Кстати, полиглоты утверждают, что трудно изучить только первые семь языков. Дальше становится проще. Изучающий научается видеть общее между языками, то, что их объединяет. Он лишь чуточку "причесывает" свои старые языковые знания, но "языковые парики" не меняет.
* * *
Способ распознавания пищевых продуктов по вкусу никто не называет лженаучным только за то, что в нем нет математического аппарата, цепочки строгих логических построений и умозаключений, ссылок на письменные источники и на авторитеты, прочей научной и околонаучной атрибутики. Человек может отличить соль от сахара, обходясь без фундаментальных теорий и научных категорий, без гипотез и теорий, а лишь лизнув продукт языком. Органолептический метод познания пока еще никто не отменял.

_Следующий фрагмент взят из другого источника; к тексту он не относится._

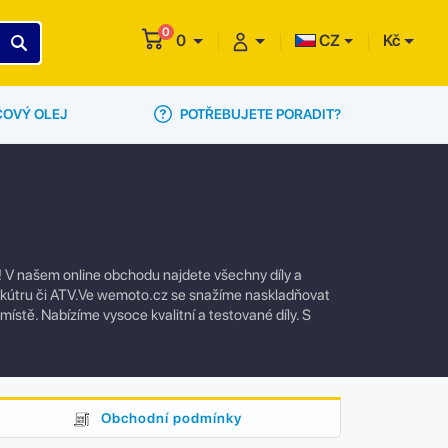
0
0
CZ
Kč
POTŘEBUJETE PORADIT?
ČOVÝ OLEJ
! V našem online obchodu najdete všechny díly a
 skútru či ATV.Ve wemoto.cz se snažíme naskladňovat
 místě. Nabízíme vysoce kvalitní a testované díly. S
Obchodní podmínky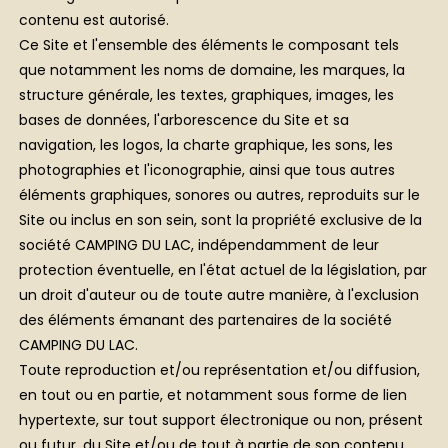
contenu est autorisé.
Ce Site et l'ensemble des éléments le composant tels
que notamment les noms de domaine, les marques, la
structure générale, les textes, graphiques, images, les
bases de données, l'arborescence du Site et sa
navigation, les logos, la charte graphique, les sons, les
photographies et l'iconographie, ainsi que tous autres
éléments graphiques, sonores ou autres, reproduits sur le
Site ou inclus en son sein, sont la propriété exclusive de la
société CAMPING DU LAC, indépendamment de leur
protection éventuelle, en l'état actuel de la législation, par
un droit d'auteur ou de toute autre manière, à l'exclusion
des éléments émanant des partenaires de la société
CAMPING DU LAC.
Toute reproduction et/ou représentation et/ou diffusion,
en tout ou en partie, et notamment sous forme de lien
hypertexte, sur tout support électronique ou non, présent
ou futur, du Site et/ou de tout à partie de son contenu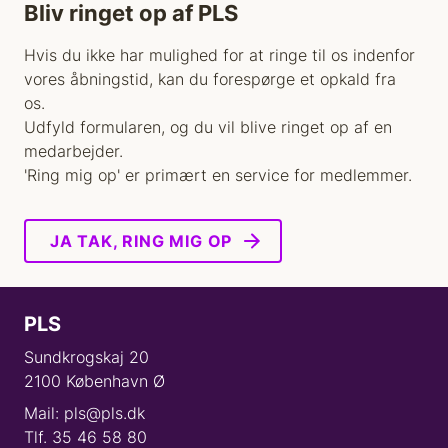
Bliv ringet op af PLS
Hvis du ikke har mulighed for at ringe til os indenfor
vores åbningstid, kan du forespørge et opkald fra
os.
Udfyld formularen, og du vil blive ringet op af en
medarbejder.
'Ring mig op' er primært en service for medlemmer.
JA TAK, RING MIG OP
PLS
Sundkrogskaj 20
2100 København Ø
Mail: pls@pls.dk
Tlf. 35 46 58 80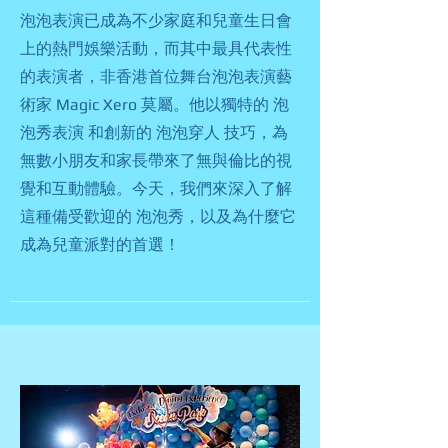
泡泡表演已成為不少家庭和兒童生日會
上的熱門娛樂活動，而其中最具代表性
的表演者，非香港首位舞台泡泡表演藝
術家 Magic Xero 莫屬。他以獨特的 泡
泡秀表演 和創新的 泡泡穿人 技巧，為
無數小朋友和家長帶來了無與倫比的視
覺和互動體驗。今天，我們來深入了解
這種備受歡迎的 泡泡秀，以及為什麼它
成為兒童派對的首選！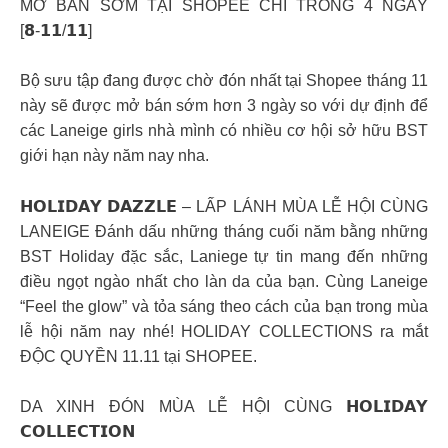
MỞ BÁN SỚM TẠI SHOPEE CHỈ TRONG 4 NGÀY
[𝟴-𝟭𝟭/𝟭𝟭]
Bộ sưu tập đang được chờ đón nhất tại Shopee tháng 11
này sẽ được mở bán sớm hơn 3 ngày so với dự định để
các Laneige girls nhà mình có nhiều cơ hội sở hữu BST
giới hạn này năm nay nha.
𝗛𝗢𝗟𝗜𝗗𝗔𝗬 𝗗𝗔𝗭𝗭𝗟𝗘 – LẤP LÁNH MÙA LỄ HỘI CÙNG
LANEIGE Đánh dấu những tháng cuối năm bằng những
BST Holiday đặc sắc, Laniege tự tin mang đến những
điều ngọt ngào nhất cho làn da của bạn. Cùng Laneige
“Feel the glow” và tỏa sáng theo cách của bạn trong mùa
lễ hội năm nay nhé! HOLIDAY COLLECTIONS ra mắt
ĐỘC QUYỀN 11.11 tại SHOPEE.
DA XINH ĐÓN MÙA LỄ HỘI CÙNG 𝗛𝗢𝗟𝗜𝗗𝗔𝗬
𝗖𝗢𝗟𝗟𝗘𝗖𝗧𝗜𝗢𝗡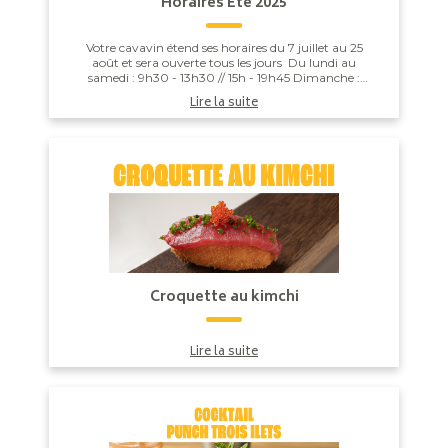
Horaires Été 2025
Votre cavavin étend ses horaires du 7 juillet au 25
août et sera ouverte tous les jours Du lundi au
samedi : 9h30 - 13h30 // 15h - 19h45 Dimanche :
9h30 - 13h30 // 15h30 - 19h45 ...
Lire la suite
Croquette au kimchi
Lire la suite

А потому не стоит обвинять в лженаучности такой способ установления межъязыковой близости, когда исследователь исследует ее "на глазок", поддаваясь внутренним ощущениям, идя на поводу у "языкового чутья". Ведь доверяем же мы нюху собаки-ищейки, так почему же отказывать в доверии интуиции человека-исследователя? Интуитивная наука имеет такое же право на жизнь, как и наука строго формализованная. "Догадка не хуже знания". Пусть оба вида науки идут бок о бок, уточняют и дополняют друг друга. Неважно, как нас назовут, профессионалами или любителями, были бы рекорды. Неважно, как мы мыслим, дедуктивно или индуктивно, главное, чтобы мы мыслили продуктивно.
Ориентиром, путеводной звездой для этимолога служит языковой закон, который можно сформулировать так: "созвучное созначно". Близкое по звучанию обнаруживает близость по значению, смыслу. Формальное сходство влечет за собой сходство по содержанию.
https://www.e-reading.club/book.php?book=1018511 Осипов Валерий Данилович. Единый язык человечества. Москва. Концептуал. 2016.
-----
Язык и Кровь.
Мне кажется, что в языкознании не преодолена одна очень вредная иллюзия. А именно: связь языка и народа считается как бы постоянной, непрерывной. Явным образом эта иллюзия проявляется в русском слове ЯЗЫК, которое объединяет понятия «средство общения» и «народ». И это весьма странно, поскольку для всех очевидна изменчивость любого языка во времени. Никто не может отрицать фактов перехода с языка на язык отдельных лиц, целых народов и даже целых континентов. Несомненно, что в истории человечества существуют и существовали ранее гибридные формы языков. Если сегодняшний исследователь не может понять текст, написанный 3 тысячи лет тому назад, то что уж тут говорить о языках, которыми люди пользовались десятки тысячелетий тому назад. Эта тема - мутная вода для ловли рыбок в виде голословных предположений, для упражнений в остроумии. Такое фантазирование ещё очень далёко от науки.
Язык - это одно, а кровь - это совершенно иное. Странно, что порою об этом забывают.